Records shown:
** start **

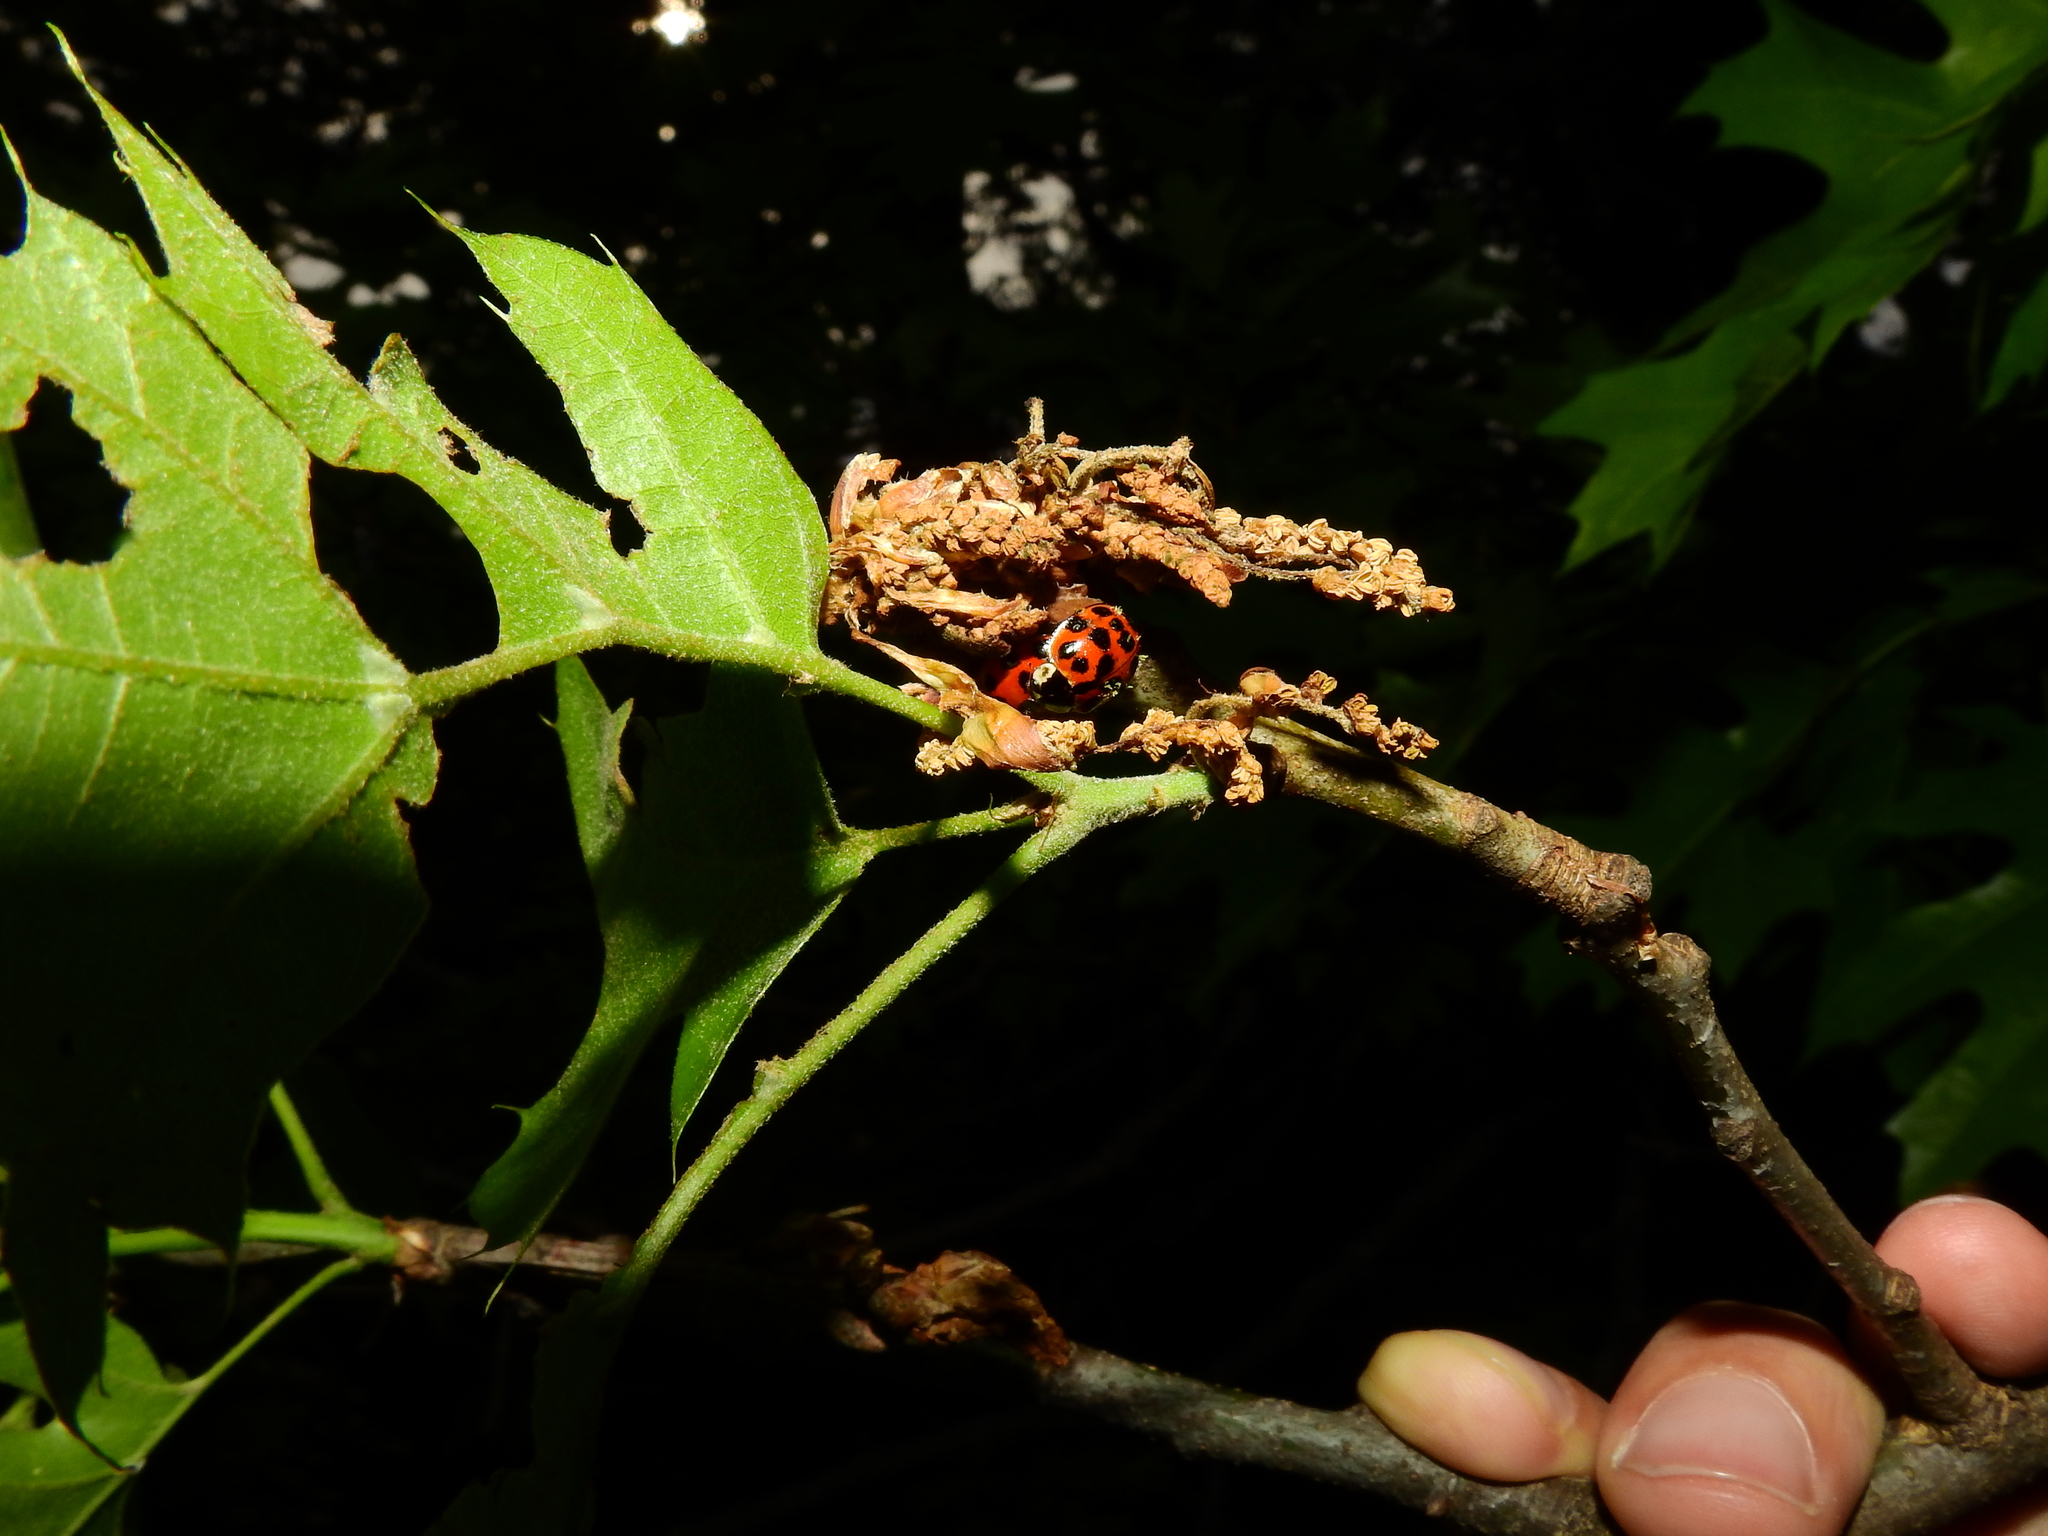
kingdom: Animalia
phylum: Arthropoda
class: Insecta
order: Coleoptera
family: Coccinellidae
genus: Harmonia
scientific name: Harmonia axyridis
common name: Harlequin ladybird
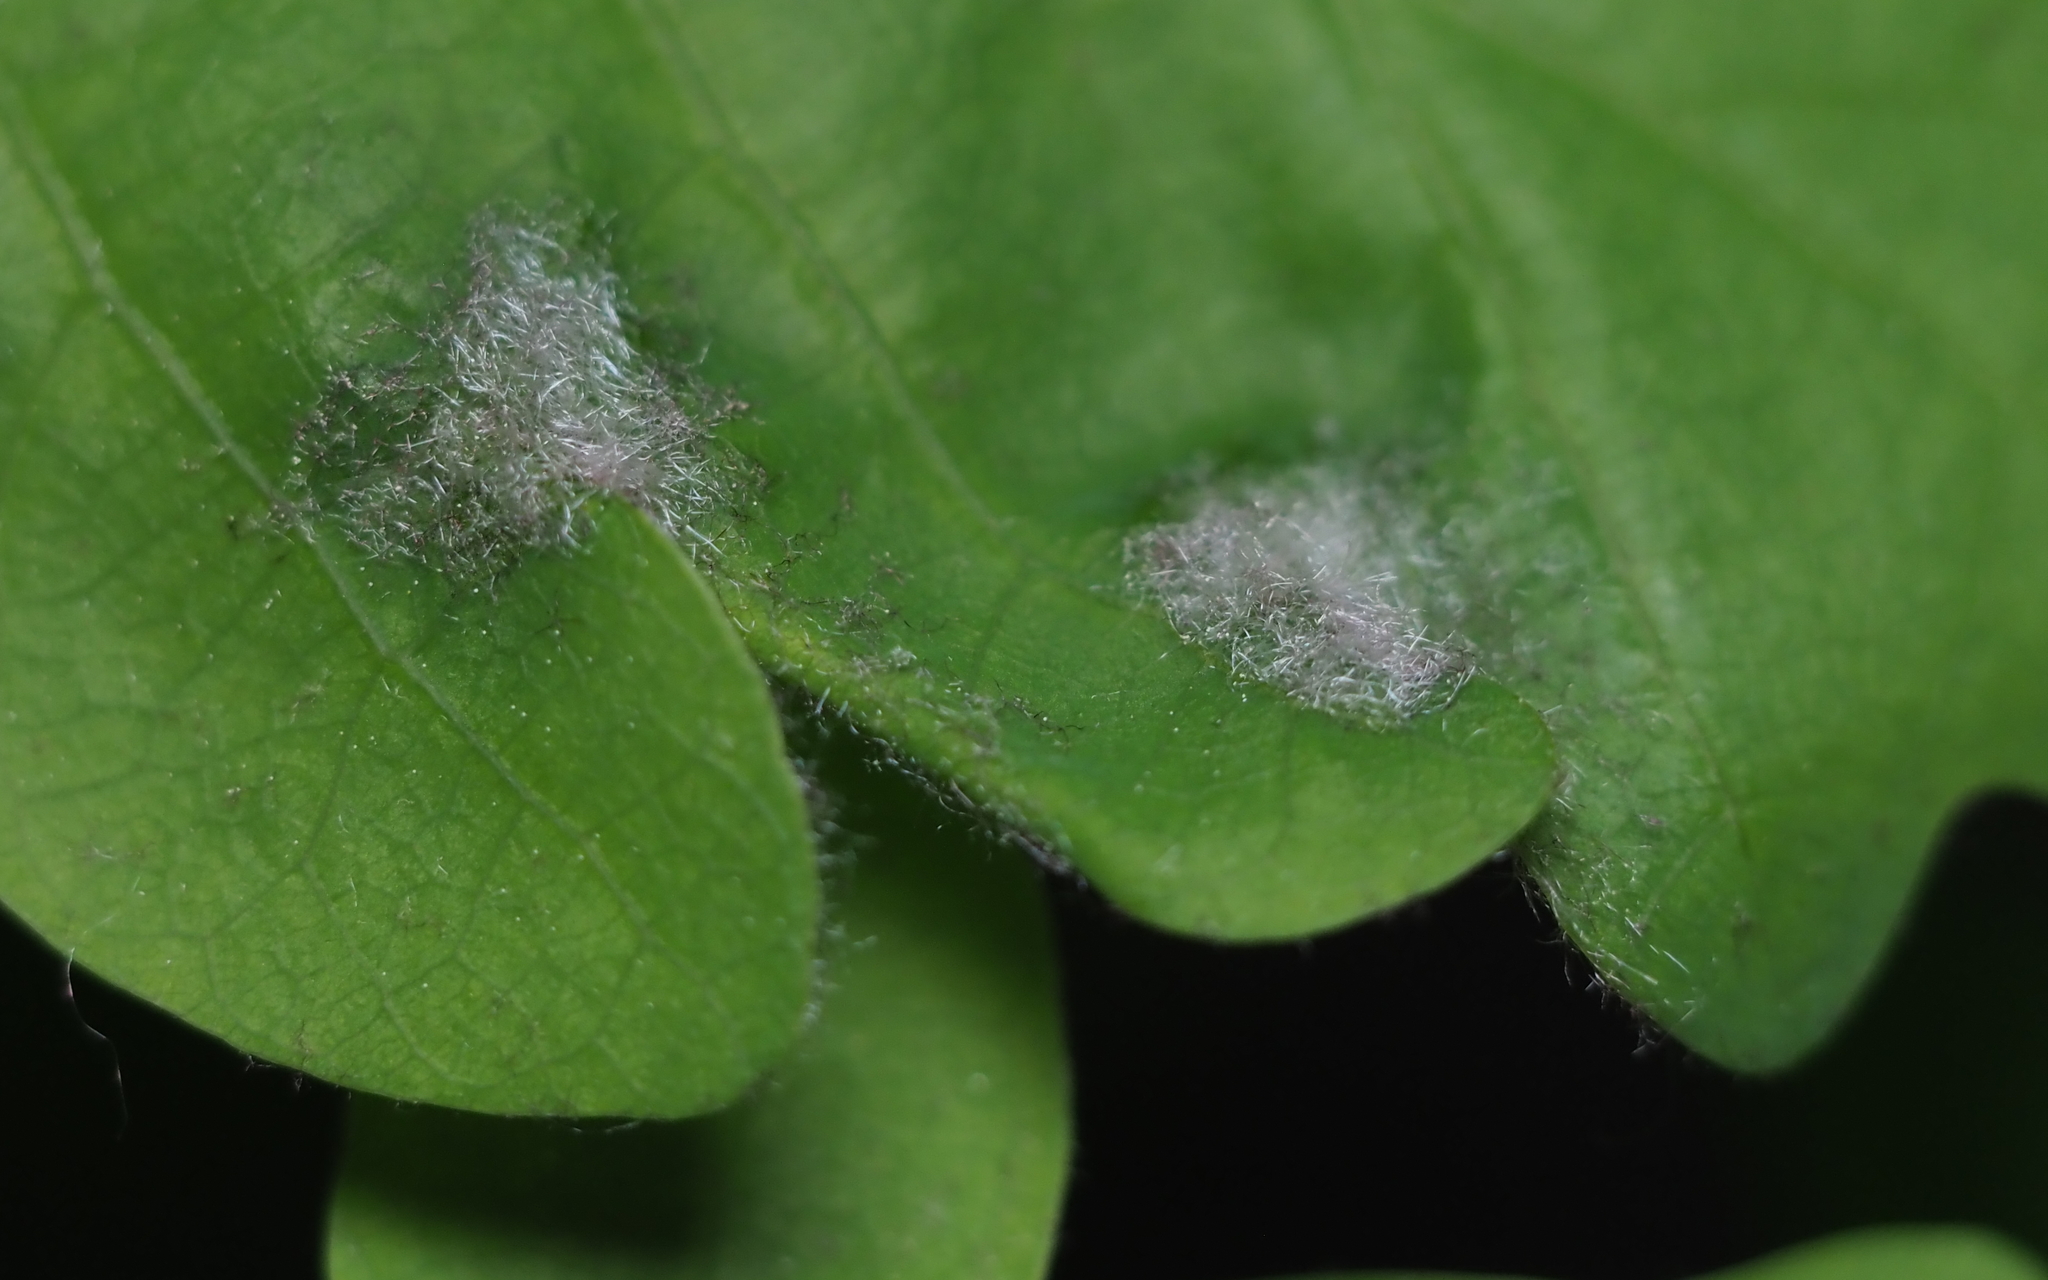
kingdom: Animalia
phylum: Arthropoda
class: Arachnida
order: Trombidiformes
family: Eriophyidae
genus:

** end **

Goal of the exercise: In the material, from the line containing "family: Coccinellidae" through the end of the material, change "common name" to "vernacular name" and leave everything else unchanged. Give only those lines, without the picture lines.

Task answer:
family: Coccinellidae
genus: Harmonia
scientific name: Harmonia axyridis
vernacular name: Harlequin ladybird
kingdom: Animalia
phylum: Arthropoda
class: Arachnida
order: Trombidiformes
family: Eriophyidae
genus:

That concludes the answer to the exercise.